What about privacy and the Internet of Things?

As IoT became more prevalent, privacy became one of the biggest concerns. There is very less control as more devices are connected to different types of devices and this increase in connectivity and data collection. It increases stakes for both control of data and control of these different types of devices.

If someone hacks into the computer or smartphone or any other device, control can be lost, and that device can be misused in many ways. This type of hacking in case of smartphones and computers can be done remotely and often undetected. Smartphones are like computers and they carry an enormous amount of personal and private information about their owners. They often link to social networking accounts, bank accounts, email accounts, and in some cases household appliances. Stolen data can result in these accounts getting compromised or even worse. IoT technology is also used in vehicles nowadays, if these systems can be compromised, hacker can take unauthorized control of the vehicle or can get sensitive information of the vehicle.

Through the collection of online activities of users, companies collect this information to create a clear picture about its users. All the user’s activities are being tracked by companies with the help of this collected data. This data is often used to improve user’s experience, but this data can also be sold to other companies or the company itself can use this data to sell their products.

Innovation in this domain means that companies must alter how they interact with these devices as well as privacy policies that are in place. Companies should redesign their privacy policies that are already present and tweak in such a way that consumers are offered opportunities to access and control their own data. Doing so consumers will become increasingly aware of the privacy implications of this level through interaction with the IoT and exposure to the policies that are provided to them by these companies.

This IoT data and other bits of data can create a surprisingly detailed picture of you. It is quite easy to get huge amount of information about a person from a few different sensor readings. In one project regarding privacy, a researcher found that by analyzing data charts of home's energy consumption, carbon monoxide and carbon dioxide levels, temperature, and humidity throughout the day they could calculate and find out what someone was having for dinner.

IoT data and artificial intelligence

IoT devices generate enormous amounts of data; using which we can gather information about an engine's temperature or whether a door is open or closed or the reading from a smart meter. All this IoT data must be collected, stored, and analyzed. Companies feed this data into artificial intelligence (AI) systems that will take that IoT data and use it to make predictions.

For example, Google has put an AI in charge of its data center cooling system. The AI uses data pulled from thousands of IoT sensors, which is fed into deep neural networks, and which predict how different choices will affect future energy consumption. By using machine learning and AI, Google has been able to make its data centers more efficient and said the same technology could have uses in other industrial settings.

IoT evolution: Where does the Internet of Things go next?

As the cost of communications and sensors continue to drop, it becomes cost-effective to add more and more devices to the IoT – even if there's little obvious benefit to consumers. Most companies that are engaging with the IoT are at the trial stage right now, majority of the deployments are at an early stage. largely because the necessary technology like sensor technology, 5G and machine-learning powered analytics are still themselves at a reasonably early stage of development but are improving at a rapid rate.

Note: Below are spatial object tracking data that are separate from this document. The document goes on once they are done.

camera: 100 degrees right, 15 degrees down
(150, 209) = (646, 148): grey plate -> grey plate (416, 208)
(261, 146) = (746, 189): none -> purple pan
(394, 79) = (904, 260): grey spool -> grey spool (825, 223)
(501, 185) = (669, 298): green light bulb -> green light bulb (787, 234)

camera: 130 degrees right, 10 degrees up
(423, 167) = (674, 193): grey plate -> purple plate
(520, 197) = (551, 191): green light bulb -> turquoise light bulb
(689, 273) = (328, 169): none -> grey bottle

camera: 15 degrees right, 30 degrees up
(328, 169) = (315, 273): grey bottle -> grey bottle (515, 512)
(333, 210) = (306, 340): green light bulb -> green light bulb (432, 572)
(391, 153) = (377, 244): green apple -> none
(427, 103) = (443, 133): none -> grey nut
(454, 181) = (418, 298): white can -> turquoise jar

There is a need of specific standards that should be followed by each IoT solution provider but without standards, and with IoT security an ongoing issue, we are likely to see some more big IoT security incidents in the next few coming years.

Due to the rise in number of connected devices, our working and living environments will become filled with different smart products assuming we are willing to accept the security and privacy trade-offs. As the technology will improve these tradeoffs will decrease but still there is a lot of work to be done in this domain.